Jetzt ist besonnenes Handeln gefragt: Für einen Katastrophenalarm sieht die Landesregierung um Ministerpräsident Winfried Kretschmann (Mitte) derzeit noch keinen Anlass. Foto: Lichtgut/Max Kovalenko

Baden-Württemberg versucht, die Zahl der Ansteckungen durch das Coronavirus in den Griff zu kriegen. Unterdessen holt Bayern holt das große Notfallbesteck hervor und ruft den Katastrophenfall aus– warum nicht auch Baden-Württemberg?

Stuttgart/München - Bayern geht voran, und Baden-Württemberg hechelt hinterher? Dieser Eindruck konnte entstehen, als der Münchener Regierungschef Markus Söder vergangene Woche bei Schulschließungen den Takt vorgab. Am Montagmorgen rief er wegen Corona sogar den Katastrophenfall aus, um bürokratische Prozeduren abzukürzen und Durchgriffsmöglichkeiten zu haben.

Doch in Stuttgart folgt man diesmal nicht. „Zum Katastrophenalarm sehen wir noch keine Veranlassung“, sagte Regierungssprecher Rudi Hoogvliet. Man arbeite in bewährten Strukturen, die erprobt seien in der Flüchtlingskrise. Auch von einer Ausgangssperre ist noch keine Rede.

Ausschließen will man auch in Stuttgart nichts

Das sieht man auch im Stuttgarter Innenministerium so, der obersten Katastrophenschutzbehörde. Man sei mit dem Instrument eines Verwaltungsstabs, in den auch die Politik eingebunden ist, besser aufgestellt als mit den großen, operativen Gremien, die beim Katastrophenalarm zum Einsatz kommen. In Bayern gebe es einen solchen Verwaltungsstab nicht, heißt es.

Ausschließen will man aber auch in Stuttgart nichts. Zumal der Katastrophenalarm offenbar mehr Rechtssicherheit bietet. „Für die Kommunen wäre das hilfreich, wenn sie jetzt Gemeinderatssitzungen absagen müssen“, heißt es beim Städtetag. Denn vielerorts wird es nun die Hilfskonstruktion geben, dass der Bürgermeister oder OB Eilentscheidungen trifft und dann auf elektronischem Weg das Einvernehmen der Räte herstellt.

Die praktischen Auswirkungen auf das öffentliche Leben unterscheiden sich in beiden Ländern ohnehin nur marginal. Denn auch die Stuttgarter Landesregierung hat am Montag – vergleichbar mit Bayern – die Auflagen derart verschärft, dass menschliche Begegnungen außerhalb der eigenen vier Wände kaum mehr möglich sind. So sieht die Rechtsverordnung etwa das Betriebsverbot von Gaststätten, Kultureinrichtungen und anderen Treffpunkten vor.

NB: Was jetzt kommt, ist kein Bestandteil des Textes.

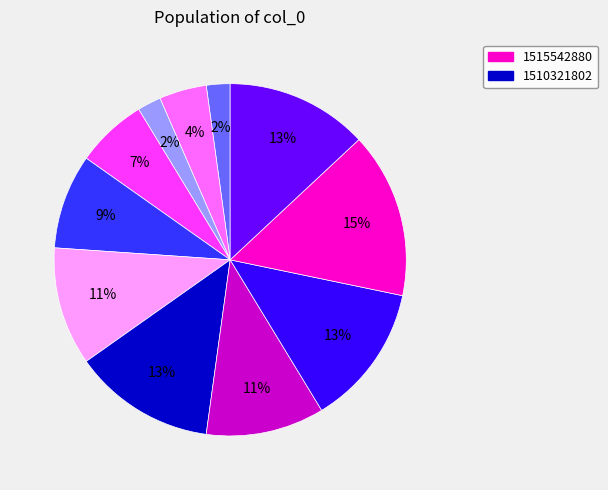

Is there a majority slice in this chart?

No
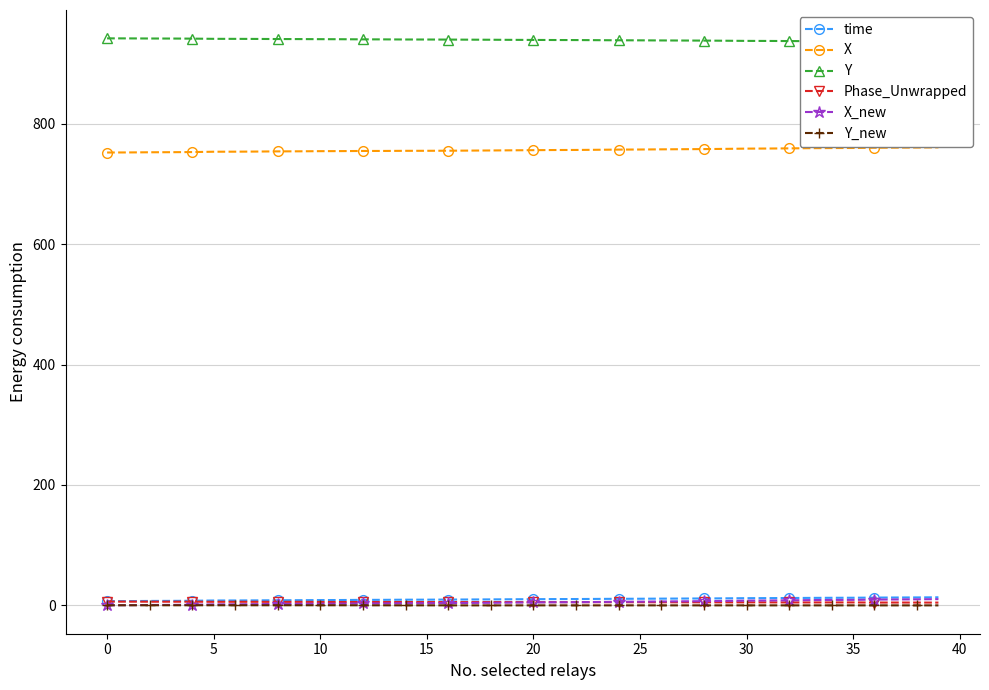

What is the approximate value of X_new at 30?

7.7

In Bayern gilt der Katastrophenfall mit sofortiger Wirkung

In Bayern gilt der Katastrophenfall laut Söder mit sofortiger Wirkung. Geschlossen werden von diesem Dienstag an sämtliche Freizeit- und Kultureinrichtungen: Museen, Bibliotheken, Bäder, Kinos, Clubs, Bars, Spielhallen, Musikschulen, Fitness-Center, Sportplätze, Jugendhäuser und Ähnliches. Veranstaltungen sind nicht mehr erlaubt. Eine Ausgangssperre, so Söder, werde aber nicht verhängt: „Jedenfalls derzeit nicht.“ An Ladengeschäften bleibt nur offen, „was der Grundversorgung dient“, also vor allem Lebensmittel- und Getränkemärkte, Banken, Apotheken, Drogerien, Post, Baumärkte, Tierbedarf. Um Menschenansammlungen zu vermeiden, erlaubt Bayern längere oder gar neue Öffnungszeiten: wochentags bis 22 Uhr und Sonntags von 12 bis 18 Uhr.

In der Gastronomie dürfen lediglich Speiselokale und Betriebskantinen geöffnet bleiben, allerdings auch nur zwischen 6 und 15 Uhr; für die Gäste muss ein Mindestabstand von 1,5 Metern gesichert sein, und es dürfen sich höchstens 30 Personen im Raum aufhalten. Der Katastrophenfall ist in Bayern bisher nur örtlich begrenzt ausgerufen worden – etwa bei Überschwemmungen.